7. Awareness schaffen und Mitarbeiter schulen
Da Künstliche Intelligenz zunehmend in alltägliche Geschäftsprozesse integriert wird, braucht es ein neues Denken in den Unternehmen. Technologische Kompetenz allein reicht nicht mehr aus – es geht auch um ethisches Bewusstsein, Risikoverständnis und rechtliche Orientierung.
Nur wer versteht, wie KI funktioniert, welche Folgen ihre Nutzung haben kann und welche Verantwortung damit einhergeht, kann sie produktiv, sicher und regelkonform einsetzen.
Sensibilisierung und Qualifizierung der Mitarbeitenden ist daher Pflicht. Unternehmen sollten Schulungsformate anbieten, die über Funktionalität, Werte und Risiken informieren, um so gewinnbringend mit der KI arbeiten zu können.

Haftungsrisiken bei Untätigkeit
Unternehmen, die den Handlungsbedarf im Zuge des EU AI Act unterschätzen oder ignorieren, setzen sich erheblichen rechtlichen, finanziellen und strategischen Risiken aus.
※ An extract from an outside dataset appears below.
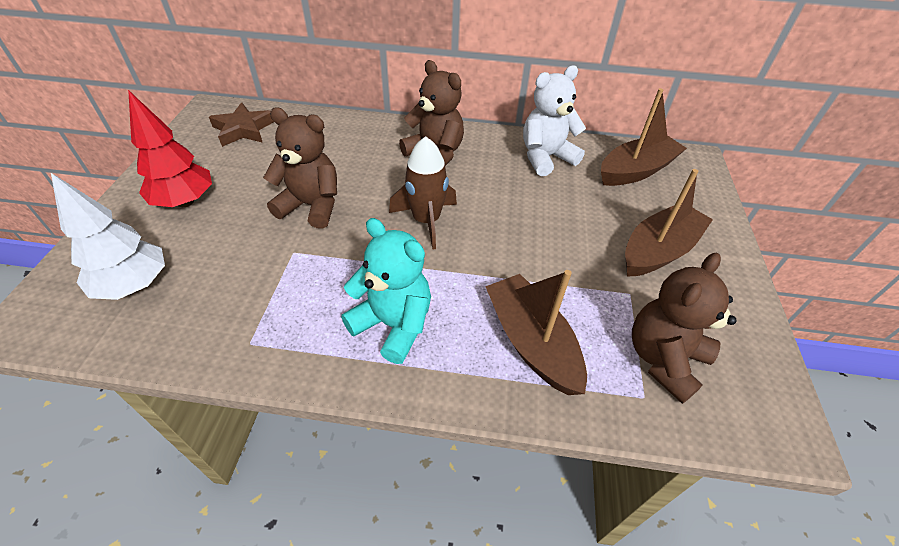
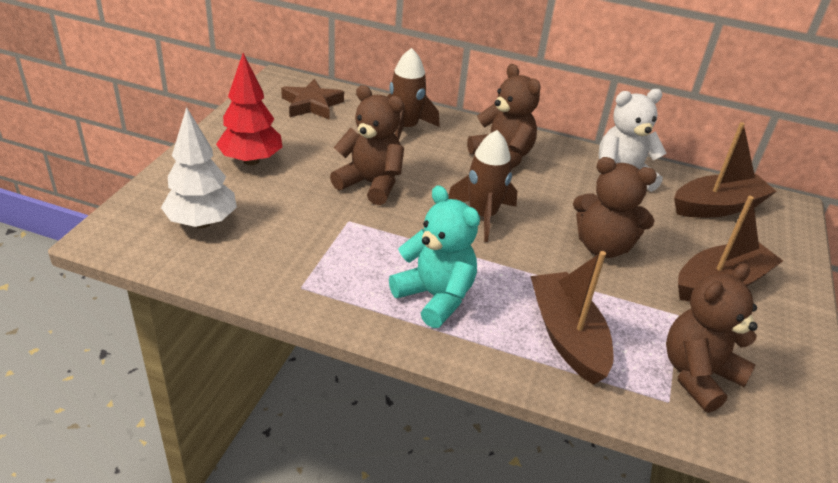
camera: 10 degrees right, 10 degrees down
none -> brown rocket [387,48,440,139]
none -> brown teddy bear [573,157,657,258]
Die EU-Verordnung sieht empfindliche Sanktionen bei Verstössen vor:
Geldbussen bis zu 35 Millionen Euro oder 7 % des weltweiten Jahresumsatzes, je nachdem, welcher Betrag höher ist – vergleichbar mit den Bussgeldrahmen der DSGVO.
Haftungsrisiken bei Produktschäden: Kommt es infolge fehlerhafter KI-Anwendungen zu nachweisbaren Schäden – etwa durch diskriminierende Entscheidungslogik oder fehlerhafte Diagnosen –, kann das Unternehmen haftbar gemacht werden. Dies betrifft insbesondere Hochrisiko-KI-Systeme, bei denen ein Versäumnis der Auflagen nachweislich zum Schaden beiträgt.
Verlust der Markt- und Wettbewerbsfähigkeit: Wer sich nicht rechtzeitig vorbereitet, verliert nicht nur an Vertrauen bei Kund:innen und Partnern, sondern riskiert auch die Ausschlussfähigkeit bei öffentlichen Ausschreibungen oder Kooperationen mit regulierten Branchen.
Reputationsschäden: Intransparente oder nicht auditierbare KI-Systeme, die in die Kritik geraten, können das Markenbild langfristig beschädigen – unabhängig davon, ob tatsächlich ein Gesetzesverstoss vorliegt.
Laut TÜV Consulting wird AI-Compliance zum strategischen Wettbewerbsfaktor – und kann bei konsequenter Umsetzung sogar ein Marktvorteil sein.
Jetzt ist der Moment, Verantwortung zu übernehmen
Der EU AI Act ist kein bürokratisches Monster – sondern ein Weckruf. Für mehr Transparenz, mehr Verantwortung und zukunftssichere KI-Anwendungen.
Wer heute plant, ist morgen nicht nur compliant, sondern auch glaubwürdiger und besser aufgestellt als die Konkurrenz.